DATA SUPPLIED:

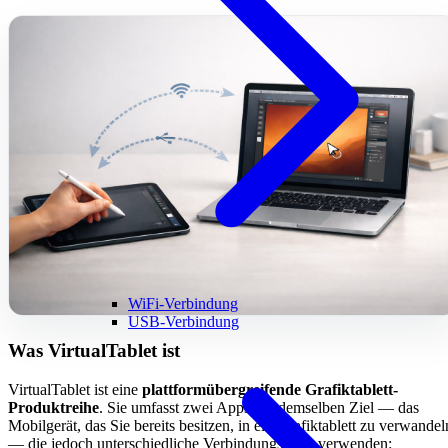
WiFi-Verbindung
USB-Verbindung
Was VirtualTablet ist
VirtualTablet ist eine
plattformübergreifende Grafiktablett-
Produktreihe
. Sie umfasst zwei Apps mit demselben Ziel — das
Mobilgerät, das Sie bereits besitzen, in ein Grafiktablett zu verwandel
— die jedoch unterschiedliche Verbindungsarten verwenden:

WHAT IS REQUIRED:
Each line from the one with "demselben Ziel — das" through the end of the entries above must be set down exactly, both end lines included, and no other line may appear.

SOLUTION TO THE PROBLEM:
. Sie umfasst zwei Apps mit demselben Ziel — das
Mobilgerät, das Sie bereits besitzen, in ein Grafiktablett zu verwandel
— die jedoch unterschiedliche Verbindungsarten verwenden:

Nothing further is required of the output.